PHENOMENOLOGICAL ANALYSIS OF PROBLEMS OF SOCIOLOGY ON ITS CENTENNIAL ANNIVERSERY IN TURKEY
Aytül KasapoğluSociology education in Turkey, started 100 years ago in 1914 at Istanbul University during the Ottoman Empire era led by lessons given by Ziya Gökalp, a young Ottoman intellectual. As a matter of fact Durkheim, the founder of sociology was trying to find solutions for the problems of industrial societies by developing concepts such as “solidarity” to prevent “anomie”. At that time Ottoman Empire was neither an industrial nor modern society but Ziya Gökalp assessed Durkheim’ s views as appropriated to save the empire from collapsing. Because Durkheim’s sociology were holistic rather than particularistic. In other words the basis of his theory was “communitarian” rather than “individualistic” and applicable to build solidarity instead of conflict. All these background information show that sociology starting from its early foundation days has identity problems which are still continuing. Thus no body hardly knows what sociology is and what sociologists do in Turkey. this paper is limited to examine problems and status of sociology in Turkey based on the views of sociology students and graduates as well as their perants.

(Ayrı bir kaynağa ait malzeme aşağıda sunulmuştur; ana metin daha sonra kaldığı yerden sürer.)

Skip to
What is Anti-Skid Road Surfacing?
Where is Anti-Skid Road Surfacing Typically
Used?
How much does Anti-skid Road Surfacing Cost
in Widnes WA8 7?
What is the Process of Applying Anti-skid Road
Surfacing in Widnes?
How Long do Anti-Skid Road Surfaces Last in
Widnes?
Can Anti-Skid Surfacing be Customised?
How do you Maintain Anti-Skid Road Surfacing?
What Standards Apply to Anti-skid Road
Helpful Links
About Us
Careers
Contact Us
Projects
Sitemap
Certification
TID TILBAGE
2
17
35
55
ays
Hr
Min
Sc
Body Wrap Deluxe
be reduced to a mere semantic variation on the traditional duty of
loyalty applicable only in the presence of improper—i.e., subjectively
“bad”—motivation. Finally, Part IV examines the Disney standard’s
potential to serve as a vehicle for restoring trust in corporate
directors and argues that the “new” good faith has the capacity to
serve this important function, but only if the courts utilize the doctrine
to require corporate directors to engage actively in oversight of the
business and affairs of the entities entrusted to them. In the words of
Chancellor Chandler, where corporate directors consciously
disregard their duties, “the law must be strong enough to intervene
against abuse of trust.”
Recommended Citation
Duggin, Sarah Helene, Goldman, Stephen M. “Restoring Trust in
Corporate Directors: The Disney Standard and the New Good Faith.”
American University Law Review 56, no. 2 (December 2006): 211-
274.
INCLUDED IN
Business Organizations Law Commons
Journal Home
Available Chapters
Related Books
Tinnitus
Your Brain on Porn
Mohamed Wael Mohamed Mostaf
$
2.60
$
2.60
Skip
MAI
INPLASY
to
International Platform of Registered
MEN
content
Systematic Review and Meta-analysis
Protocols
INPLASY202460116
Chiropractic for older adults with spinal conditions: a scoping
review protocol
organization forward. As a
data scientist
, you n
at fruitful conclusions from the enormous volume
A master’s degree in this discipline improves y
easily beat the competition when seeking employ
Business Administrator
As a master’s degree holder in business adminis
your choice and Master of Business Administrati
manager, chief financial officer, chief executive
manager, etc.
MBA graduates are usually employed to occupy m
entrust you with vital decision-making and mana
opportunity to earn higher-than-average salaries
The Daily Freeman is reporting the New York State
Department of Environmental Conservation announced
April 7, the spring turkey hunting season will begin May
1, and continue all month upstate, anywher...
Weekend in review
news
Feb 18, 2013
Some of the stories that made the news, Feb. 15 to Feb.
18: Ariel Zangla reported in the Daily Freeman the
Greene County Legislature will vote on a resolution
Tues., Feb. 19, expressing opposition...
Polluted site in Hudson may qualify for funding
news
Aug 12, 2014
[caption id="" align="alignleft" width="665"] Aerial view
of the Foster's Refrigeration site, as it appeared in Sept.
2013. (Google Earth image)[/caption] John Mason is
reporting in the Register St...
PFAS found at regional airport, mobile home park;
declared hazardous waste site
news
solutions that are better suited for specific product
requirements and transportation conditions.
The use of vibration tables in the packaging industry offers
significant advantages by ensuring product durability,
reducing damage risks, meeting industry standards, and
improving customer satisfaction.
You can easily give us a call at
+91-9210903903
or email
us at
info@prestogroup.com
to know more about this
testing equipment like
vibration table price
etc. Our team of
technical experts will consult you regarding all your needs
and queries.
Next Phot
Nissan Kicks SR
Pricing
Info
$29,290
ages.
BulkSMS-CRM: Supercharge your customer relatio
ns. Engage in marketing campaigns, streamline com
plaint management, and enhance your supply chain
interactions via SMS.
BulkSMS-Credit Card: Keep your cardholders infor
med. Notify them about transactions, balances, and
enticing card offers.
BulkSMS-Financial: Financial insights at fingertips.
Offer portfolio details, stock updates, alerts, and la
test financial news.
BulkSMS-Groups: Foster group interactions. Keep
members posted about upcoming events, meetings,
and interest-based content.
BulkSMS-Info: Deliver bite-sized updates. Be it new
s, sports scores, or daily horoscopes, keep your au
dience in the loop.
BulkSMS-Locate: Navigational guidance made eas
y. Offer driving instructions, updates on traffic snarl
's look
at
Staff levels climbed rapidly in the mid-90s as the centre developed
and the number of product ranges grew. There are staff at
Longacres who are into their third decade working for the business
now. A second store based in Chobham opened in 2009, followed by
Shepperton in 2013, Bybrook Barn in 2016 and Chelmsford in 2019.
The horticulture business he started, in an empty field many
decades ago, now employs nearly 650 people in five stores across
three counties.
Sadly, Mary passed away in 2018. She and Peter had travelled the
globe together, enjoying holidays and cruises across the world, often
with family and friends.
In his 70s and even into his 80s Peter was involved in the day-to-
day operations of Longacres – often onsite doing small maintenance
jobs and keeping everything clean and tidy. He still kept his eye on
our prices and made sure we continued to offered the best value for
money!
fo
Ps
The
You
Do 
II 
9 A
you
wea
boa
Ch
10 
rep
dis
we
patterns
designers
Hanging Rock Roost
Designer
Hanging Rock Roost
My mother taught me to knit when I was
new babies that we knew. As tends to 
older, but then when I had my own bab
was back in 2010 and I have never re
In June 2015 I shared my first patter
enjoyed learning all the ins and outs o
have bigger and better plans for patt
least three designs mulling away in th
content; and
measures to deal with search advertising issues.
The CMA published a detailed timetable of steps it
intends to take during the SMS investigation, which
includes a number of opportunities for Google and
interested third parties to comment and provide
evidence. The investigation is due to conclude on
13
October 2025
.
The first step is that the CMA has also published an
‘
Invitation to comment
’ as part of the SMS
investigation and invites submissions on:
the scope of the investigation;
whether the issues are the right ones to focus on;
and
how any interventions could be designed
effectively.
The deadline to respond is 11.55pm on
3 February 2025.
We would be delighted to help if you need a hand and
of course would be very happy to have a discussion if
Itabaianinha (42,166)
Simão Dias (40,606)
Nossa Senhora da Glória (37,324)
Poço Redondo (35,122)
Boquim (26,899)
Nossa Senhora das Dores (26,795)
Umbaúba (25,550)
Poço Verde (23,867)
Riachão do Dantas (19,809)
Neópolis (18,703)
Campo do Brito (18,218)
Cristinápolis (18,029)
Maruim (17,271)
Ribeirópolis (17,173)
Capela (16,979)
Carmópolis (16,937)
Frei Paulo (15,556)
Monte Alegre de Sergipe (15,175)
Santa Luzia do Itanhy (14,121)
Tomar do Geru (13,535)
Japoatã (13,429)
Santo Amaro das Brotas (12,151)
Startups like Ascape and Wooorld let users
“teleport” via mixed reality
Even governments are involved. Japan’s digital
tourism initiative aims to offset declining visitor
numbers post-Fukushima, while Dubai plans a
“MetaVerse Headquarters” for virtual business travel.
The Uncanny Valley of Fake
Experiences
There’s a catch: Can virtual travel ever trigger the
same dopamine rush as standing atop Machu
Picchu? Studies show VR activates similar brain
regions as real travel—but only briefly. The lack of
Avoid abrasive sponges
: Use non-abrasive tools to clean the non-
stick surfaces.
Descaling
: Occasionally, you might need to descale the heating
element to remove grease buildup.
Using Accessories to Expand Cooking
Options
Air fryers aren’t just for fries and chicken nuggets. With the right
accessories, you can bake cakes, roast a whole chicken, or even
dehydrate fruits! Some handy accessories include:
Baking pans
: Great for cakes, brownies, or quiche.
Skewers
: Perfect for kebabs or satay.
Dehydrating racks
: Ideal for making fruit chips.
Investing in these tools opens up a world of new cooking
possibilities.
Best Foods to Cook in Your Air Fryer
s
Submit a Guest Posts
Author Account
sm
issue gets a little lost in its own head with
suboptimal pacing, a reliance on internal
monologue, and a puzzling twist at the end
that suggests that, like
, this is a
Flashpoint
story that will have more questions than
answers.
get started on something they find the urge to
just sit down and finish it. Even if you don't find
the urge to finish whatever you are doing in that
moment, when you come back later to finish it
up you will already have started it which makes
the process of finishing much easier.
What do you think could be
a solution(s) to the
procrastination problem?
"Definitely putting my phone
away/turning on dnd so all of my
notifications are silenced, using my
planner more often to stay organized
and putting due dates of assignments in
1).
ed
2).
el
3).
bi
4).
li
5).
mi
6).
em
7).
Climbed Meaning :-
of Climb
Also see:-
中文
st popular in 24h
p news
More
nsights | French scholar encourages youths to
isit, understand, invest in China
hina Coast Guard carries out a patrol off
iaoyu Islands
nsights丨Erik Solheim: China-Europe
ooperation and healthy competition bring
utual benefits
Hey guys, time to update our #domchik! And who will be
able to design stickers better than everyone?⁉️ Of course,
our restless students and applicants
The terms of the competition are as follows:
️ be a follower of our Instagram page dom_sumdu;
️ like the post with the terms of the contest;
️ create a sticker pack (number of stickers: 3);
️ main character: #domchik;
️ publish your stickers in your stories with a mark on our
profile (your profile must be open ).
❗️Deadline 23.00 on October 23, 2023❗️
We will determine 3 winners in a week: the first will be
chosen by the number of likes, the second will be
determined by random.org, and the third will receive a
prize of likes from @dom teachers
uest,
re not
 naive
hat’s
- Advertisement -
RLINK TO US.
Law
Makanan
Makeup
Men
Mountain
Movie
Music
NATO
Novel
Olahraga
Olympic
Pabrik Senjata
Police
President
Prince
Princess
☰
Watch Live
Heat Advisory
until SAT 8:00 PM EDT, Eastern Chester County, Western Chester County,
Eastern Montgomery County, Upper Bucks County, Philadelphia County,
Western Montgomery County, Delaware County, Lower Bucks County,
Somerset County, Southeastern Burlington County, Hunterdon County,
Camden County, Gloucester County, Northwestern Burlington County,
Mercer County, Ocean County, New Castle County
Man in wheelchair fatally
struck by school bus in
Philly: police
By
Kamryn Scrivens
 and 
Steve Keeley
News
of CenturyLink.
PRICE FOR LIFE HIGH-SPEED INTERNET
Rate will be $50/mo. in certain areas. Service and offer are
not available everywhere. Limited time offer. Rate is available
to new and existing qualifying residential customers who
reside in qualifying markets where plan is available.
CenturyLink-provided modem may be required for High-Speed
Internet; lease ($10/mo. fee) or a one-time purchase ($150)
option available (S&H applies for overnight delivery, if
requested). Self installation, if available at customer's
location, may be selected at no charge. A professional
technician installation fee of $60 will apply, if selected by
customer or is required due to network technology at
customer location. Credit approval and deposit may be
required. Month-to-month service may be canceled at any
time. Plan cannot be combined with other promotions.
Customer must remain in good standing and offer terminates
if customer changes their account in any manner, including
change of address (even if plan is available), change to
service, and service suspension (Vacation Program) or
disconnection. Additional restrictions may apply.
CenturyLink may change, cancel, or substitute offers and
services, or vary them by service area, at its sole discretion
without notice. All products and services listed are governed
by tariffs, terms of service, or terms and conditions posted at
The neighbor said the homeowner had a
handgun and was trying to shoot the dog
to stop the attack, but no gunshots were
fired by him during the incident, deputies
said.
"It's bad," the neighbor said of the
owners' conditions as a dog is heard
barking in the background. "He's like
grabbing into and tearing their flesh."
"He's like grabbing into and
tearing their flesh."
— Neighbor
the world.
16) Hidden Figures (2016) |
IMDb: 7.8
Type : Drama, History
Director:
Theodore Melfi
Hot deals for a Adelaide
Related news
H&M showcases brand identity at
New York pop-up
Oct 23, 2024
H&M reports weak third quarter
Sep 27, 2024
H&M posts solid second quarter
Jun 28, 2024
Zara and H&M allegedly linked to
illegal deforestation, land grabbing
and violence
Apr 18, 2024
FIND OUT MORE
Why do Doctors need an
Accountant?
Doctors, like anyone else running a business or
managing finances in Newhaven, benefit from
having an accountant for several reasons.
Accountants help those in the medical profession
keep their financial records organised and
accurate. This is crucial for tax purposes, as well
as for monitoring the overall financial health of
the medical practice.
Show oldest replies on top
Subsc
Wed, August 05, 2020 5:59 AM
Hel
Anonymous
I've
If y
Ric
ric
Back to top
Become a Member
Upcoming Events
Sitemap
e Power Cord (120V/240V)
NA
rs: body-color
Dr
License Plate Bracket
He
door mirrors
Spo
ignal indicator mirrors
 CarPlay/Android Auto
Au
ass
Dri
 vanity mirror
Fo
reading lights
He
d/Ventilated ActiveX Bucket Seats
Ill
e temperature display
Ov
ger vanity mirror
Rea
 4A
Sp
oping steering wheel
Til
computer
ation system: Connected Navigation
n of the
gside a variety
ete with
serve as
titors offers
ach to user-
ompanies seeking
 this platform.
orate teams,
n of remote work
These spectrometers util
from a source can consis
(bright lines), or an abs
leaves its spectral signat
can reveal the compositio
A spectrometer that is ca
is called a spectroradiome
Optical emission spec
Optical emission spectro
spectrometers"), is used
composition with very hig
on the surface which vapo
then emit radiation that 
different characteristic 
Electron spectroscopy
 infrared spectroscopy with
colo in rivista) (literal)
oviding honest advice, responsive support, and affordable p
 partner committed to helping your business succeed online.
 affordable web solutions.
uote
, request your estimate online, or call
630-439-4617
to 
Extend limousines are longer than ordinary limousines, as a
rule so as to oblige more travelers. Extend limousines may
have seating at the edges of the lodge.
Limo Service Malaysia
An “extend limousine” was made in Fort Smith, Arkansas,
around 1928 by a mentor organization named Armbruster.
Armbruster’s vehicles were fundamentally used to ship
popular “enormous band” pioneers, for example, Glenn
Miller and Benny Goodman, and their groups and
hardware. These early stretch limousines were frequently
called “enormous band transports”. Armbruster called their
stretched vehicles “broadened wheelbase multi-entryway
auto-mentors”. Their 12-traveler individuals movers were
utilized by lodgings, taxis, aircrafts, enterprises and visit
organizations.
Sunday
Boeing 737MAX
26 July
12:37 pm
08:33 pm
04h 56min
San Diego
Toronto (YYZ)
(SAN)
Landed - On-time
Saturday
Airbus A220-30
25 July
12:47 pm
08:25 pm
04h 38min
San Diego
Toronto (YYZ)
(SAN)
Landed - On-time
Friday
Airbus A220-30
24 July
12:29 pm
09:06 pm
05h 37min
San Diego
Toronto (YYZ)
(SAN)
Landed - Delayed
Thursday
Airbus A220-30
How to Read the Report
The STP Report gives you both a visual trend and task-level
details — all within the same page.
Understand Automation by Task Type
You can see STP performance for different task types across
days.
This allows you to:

In this study empirical phenomenological tradition is applied by carrying out deep interviews with 25 students and 20 graduates along with 25 parents. Findings revealed that the status of sociology in Turkey is below the expected level and both the status of sociology and its education at universities are interactively affect each other negatively. The risk for unemployment of sociologists along with identity problems require more attention to see sociology as a profession as well as a scientific discipline limited only in academic studies.